Picture visiting your teaching assistant for help on a paper — that sort of minimalist vibe, not the wood panels, leather couches — and Tiffany lamps you see in the movies.

“You start,” she'd say. Total ambiguity kicked off each session.

Sometimes I'd shift uneasily, leaning one elbow on the desk and avoid eye contact for a minute before my first utterance.

Once, I even said, “Umm, well, to tell you the truth, I've been drinking on and off since I saw you last."

Leandro Crespi

Sometimes when the conversation headed down that path, the one of my ongoing struggle to achieve sobriety, I'd try to evade her.

Naturally, the truth was uncomfortable.

“So, have you seen that episode of 'Dr. House' where the patient becomes spontaneously drunk without having drank?” I asked. “The one where they discovered the pizza he had eaten had a type of yeast that started spontaneously fermenting in his stomach?”

She rolled her eyes slightly and smiled for a few seconds.

“Yeah,” she said. “I think I heard a couple of the other residents were talking about that one once.”

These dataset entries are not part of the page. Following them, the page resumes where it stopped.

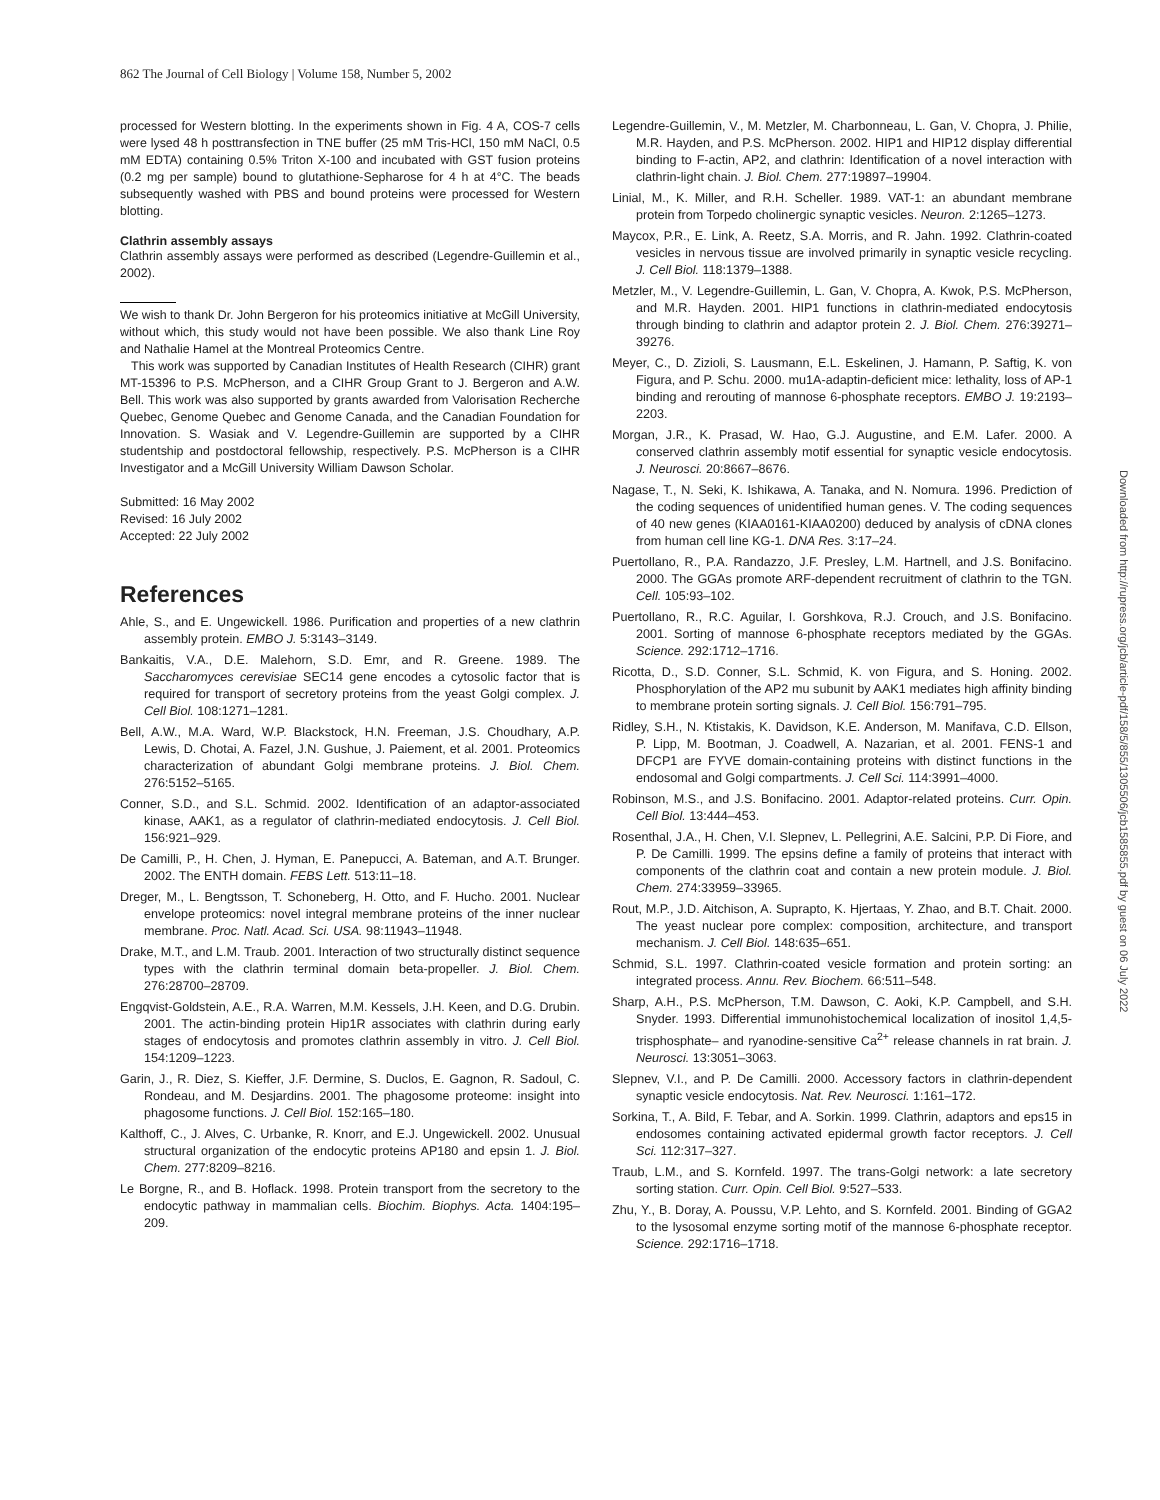862 The Journal of Cell Biology | Volume 158, Number 5, 2002
processed for Western blotting. In the experiments shown in Fig. 4 A, COS-7 cells were lysed 48 h posttransfection in TNE buffer (25 mM Tris-HCl, 150 mM NaCl, 0.5 mM EDTA) containing 0.5% Triton X-100 and incubated with GST fusion proteins (0.2 mg per sample) bound to glutathione-Sepharose for 4 h at 4°C. The beads subsequently washed with PBS and bound proteins were processed for Western blotting.
Clathrin assembly assays
Clathrin assembly assays were performed as described (Legendre-Guillemin et al., 2002).
We wish to thank Dr. John Bergeron for his proteomics initiative at McGill University, without which, this study would not have been possible. We also thank Line Roy and Nathalie Hamel at the Montreal Proteomics Centre.
This work was supported by Canadian Institutes of Health Research (CIHR) grant MT-15396 to P.S. McPherson, and a CIHR Group Grant to J. Bergeron and A.W. Bell. This work was also supported by grants awarded from Valorisation Recherche Quebec, Genome Quebec and Genome Canada, and the Canadian Foundation for Innovation. S. Wasiak and V. Legendre-Guillemin are supported by a CIHR studentship and postdoctoral fellowship, respectively. P.S. McPherson is a CIHR Investigator and a McGill University William Dawson Scholar.
Submitted: 16 May 2002
Revised: 16 July 2002
Accepted: 22 July 2002
References
Ahle, S., and E. Ungewickell. 1986. Purification and properties of a new clathrin assembly protein. EMBO J. 5:3143–3149.
Bankaitis, V.A., D.E. Malehorn, S.D. Emr, and R. Greene. 1989. The Saccharomyces cerevisiae SEC14 gene encodes a cytosolic factor that is required for transport of secretory proteins from the yeast Golgi complex. J. Cell Biol. 108:1271–1281.
Bell, A.W., M.A. Ward, W.P. Blackstock, H.N. Freeman, J.S. Choudhary, A.P. Lewis, D. Chotai, A. Fazel, J.N. Gushue, J. Paiement, et al. 2001. Proteomics characterization of abundant Golgi membrane proteins. J. Biol. Chem. 276:5152–5165.
Conner, S.D., and S.L. Schmid. 2002. Identification of an adaptor-associated kinase, AAK1, as a regulator of clathrin-mediated endocytosis. J. Cell Biol. 156:921–929.
De Camilli, P., H. Chen, J. Hyman, E. Panepucci, A. Bateman, and A.T. Brunger. 2002. The ENTH domain. FEBS Lett. 513:11–18.
Dreger, M., L. Bengtsson, T. Schoneberg, H. Otto, and F. Hucho. 2001. Nuclear envelope proteomics: novel integral membrane proteins of the inner nuclear membrane. Proc. Natl. Acad. Sci. USA. 98:11943–11948.
Drake, M.T., and L.M. Traub. 2001. Interaction of two structurally distinct sequence types with the clathrin terminal domain beta-propeller. J. Biol. Chem. 276:28700–28709.
Engqvist-Goldstein, A.E., R.A. Warren, M.M. Kessels, J.H. Keen, and D.G. Drubin. 2001. The actin-binding protein Hip1R associates with clathrin during early stages of endocytosis and promotes clathrin assembly in vitro. J. Cell Biol. 154:1209–1223.
Garin, J., R. Diez, S. Kieffer, J.F. Dermine, S. Duclos, E. Gagnon, R. Sadoul, C. Rondeau, and M. Desjardins. 2001. The phagosome proteome: insight into phagosome functions. J. Cell Biol. 152:165–180.
Kalthoff, C., J. Alves, C. Urbanke, R. Knorr, and E.J. Ungewickell. 2002. Unusual structural organization of the endocytic proteins AP180 and epsin 1. J. Biol. Chem. 277:8209–8216.
Le Borgne, R., and B. Hoflack. 1998. Protein transport from the secretory to the endocytic pathway in mammalian cells. Biochim. Biophys. Acta. 1404:195–209.
Legendre-Guillemin, V., M. Metzler, M. Charbonneau, L. Gan, V. Chopra, J. Philie, M.R. Hayden, and P.S. McPherson. 2002. HIP1 and HIP12 display differential binding to F-actin, AP2, and clathrin: Identification of a novel interaction with clathrin-light chain. J. Biol. Chem. 277:19897–19904.
Linial, M., K. Miller, and R.H. Scheller. 1989. VAT-1: an abundant membrane protein from Torpedo cholinergic synaptic vesicles. Neuron. 2:1265–1273.
Maycox, P.R., E. Link, A. Reetz, S.A. Morris, and R. Jahn. 1992. Clathrin-coated vesicles in nervous tissue are involved primarily in synaptic vesicle recycling. J. Cell Biol. 118:1379–1388.
Metzler, M., V. Legendre-Guillemin, L. Gan, V. Chopra, A. Kwok, P.S. McPherson, and M.R. Hayden. 2001. HIP1 functions in clathrin-mediated endocytosis through binding to clathrin and adaptor protein 2. J. Biol. Chem. 276:39271–39276.
Meyer, C., D. Zizioli, S. Lausmann, E.L. Eskelinen, J. Hamann, P. Saftig, K. von Figura, and P. Schu. 2000. mu1A-adaptin-deficient mice: lethality, loss of AP-1 binding and rerouting of mannose 6-phosphate receptors. EMBO J. 19:2193–2203.
Morgan, J.R., K. Prasad, W. Hao, G.J. Augustine, and E.M. Lafer. 2000. A conserved clathrin assembly motif essential for synaptic vesicle endocytosis. J. Neurosci. 20:8667–8676.
Nagase, T., N. Seki, K. Ishikawa, A. Tanaka, and N. Nomura. 1996. Prediction of the coding sequences of unidentified human genes. V. The coding sequences of 40 new genes (KIAA0161-KIAA0200) deduced by analysis of cDNA clones from human cell line KG-1. DNA Res. 3:17–24.
Puertollano, R., P.A. Randazzo, J.F. Presley, L.M. Hartnell, and J.S. Bonifacino. 2000. The GGAs promote ARF-dependent recruitment of clathrin to the TGN. Cell. 105:93–102.
Puertollano, R., R.C. Aguilar, I. Gorshkova, R.J. Crouch, and J.S. Bonifacino. 2001. Sorting of mannose 6-phosphate receptors mediated by the GGAs. Science. 292:1712–1716.
Ricotta, D., S.D. Conner, S.L. Schmid, K. von Figura, and S. Honing. 2002. Phosphorylation of the AP2 mu subunit by AAK1 mediates high affinity binding to membrane protein sorting signals. J. Cell Biol. 156:791–795.
Ridley, S.H., N. Ktistakis, K. Davidson, K.E. Anderson, M. Manifava, C.D. Ellson, P. Lipp, M. Bootman, J. Coadwell, A. Nazarian, et al. 2001. FENS-1 and DFCP1 are FYVE domain-containing proteins with distinct functions in the endosomal and Golgi compartments. J. Cell Sci. 114:3991–4000.
Robinson, M.S., and J.S. Bonifacino. 2001. Adaptor-related proteins. Curr. Opin. Cell Biol. 13:444–453.
Rosenthal, J.A., H. Chen, V.I. Slepnev, L. Pellegrini, A.E. Salcini, P.P. Di Fiore, and P. De Camilli. 1999. The epsins define a family of proteins that interact with components of the clathrin coat and contain a new protein module. J. Biol. Chem. 274:33959–33965.
Rout, M.P., J.D. Aitchison, A. Suprapto, K. Hjertaas, Y. Zhao, and B.T. Chait. 2000. The yeast nuclear pore complex: composition, architecture, and transport mechanism. J. Cell Biol. 148:635–651.
Schmid, S.L. 1997. Clathrin-coated vesicle formation and protein sorting: an integrated process. Annu. Rev. Biochem. 66:511–548.
Sharp, A.H., P.S. McPherson, T.M. Dawson, C. Aoki, K.P. Campbell, and S.H. Snyder. 1993. Differential immunohistochemical localization of inositol 1,4,5-trisphosphate– and ryanodine-sensitive Ca<sup>2+</sup> release channels in rat brain. J. Neurosci. 13:3051–3063.
Slepnev, V.I., and P. De Camilli. 2000. Accessory factors in clathrin-dependent synaptic vesicle endocytosis. Nat. Rev. Neurosci. 1:161–172.
Sorkina, T., A. Bild, F. Tebar, and A. Sorkin. 1999. Clathrin, adaptors and eps15 in endosomes containing activated epidermal growth factor receptors. J. Cell Sci. 112:317–327.
Traub, L.M., and S. Kornfeld. 1997. The trans-Golgi network: a late secretory sorting station. Curr. Opin. Cell Biol. 9:527–533.
Zhu, Y., B. Doray, A. Poussu, V.P. Lehto, and S. Kornfeld. 2001. Binding of GGA2 to the lysosomal enzyme sorting motif of the mannose 6-phosphate receptor. Science. 292:1716–1718.
Downloaded from http://rupress.org/jcb/article-pdf/158/5/855/1305506/jcb1585855.pdf by guest on 06 July 2022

That flash of geek kinship and the friendly moment would always end quickly, as she'd nudge the conversation back into professional therapy mode.

At the time, I had no other real friends nearby and definitely no girlfriend.

I was lonely, and those fleeting moments of personal connection with my doc were so powerful that at times, they provided enough motivation for me to forcibly stop drinking for a few days, just so I wouldn't miss my appointment with her.

Later in the three years she saw me, I gave her a handwritten card expressing some general affinity and "thanks" for her ongoing help.

By then, I began to have a glimmer of insight that giving her something that could be construed as a gift — even just a handwritten card — might be crossing some sort of boundary.

I was confident there was mutual understanding, though never explicitly stated, that I liked to see her and that on some level, she liked to see me.

I was more than just a number.

And I didn't want to lose her.

Though I'll never know for sure, my guess is, the topic of boundaries arose with her supervising physician at least once during those three years.

It's a sensitive, still taboo topic in psychotherapy.

So partly driven by guilt and partly by fear, I brought it up in a session, using the card as the pretext for the conversation.

I asked if giving her the card was crossing any lines, and I was pre-apologetic if it was.

She explained that she receives little things from patients all the time. She reminded me it'd be her job to tell me if something in the context of my treatment crossed a boundary, ethical or otherwise.

Eventually, we would have to discontinue our visits, as she had accepted a fellowship in child psychiatry.

Months before that, we began to discuss my fears of letting go of her and moving on to a new provider.

Joselito Briones

“A man or a woman?” she asked in one of the last sessions, rapidly clicking through profiles of other doctors in the area.

“What?”

“Do you prefer a male or a female provider?” she clarified.

I think she might have been testing to see if I had any insight about my tendency to become anxiously attached, especially to women.

“Uh, I guess I have no preference,” I said, not knowing what to say.

Discussing the transition of care was a reality check I'd no longer have her in my life.

In one of those sessions, toward the end, I admitted I had cried a few nights prior and took a sedative I wasn't supposed to have.

In a sense, she was providing grief counseling for the loss of herself out of my life. With gentle tact and care, she guided me toward acceptance that there would have to be total closure.

My doc did find me another psychiatrist, a male resident native to Switzerland who ended up being an excellent fit.

And I continued visits with him for yet another three years. During that time, I was able to get more honest with both myself and him.

Total closure from the tender relationship, or “therapeutic alliance” as she coined it, with my first long-term therapist took years.

But all love comes with eventual pain, and looking back, I would not have had my treatment play out any other way.

She was who I needed at the time, and I don't think I could have done it without her.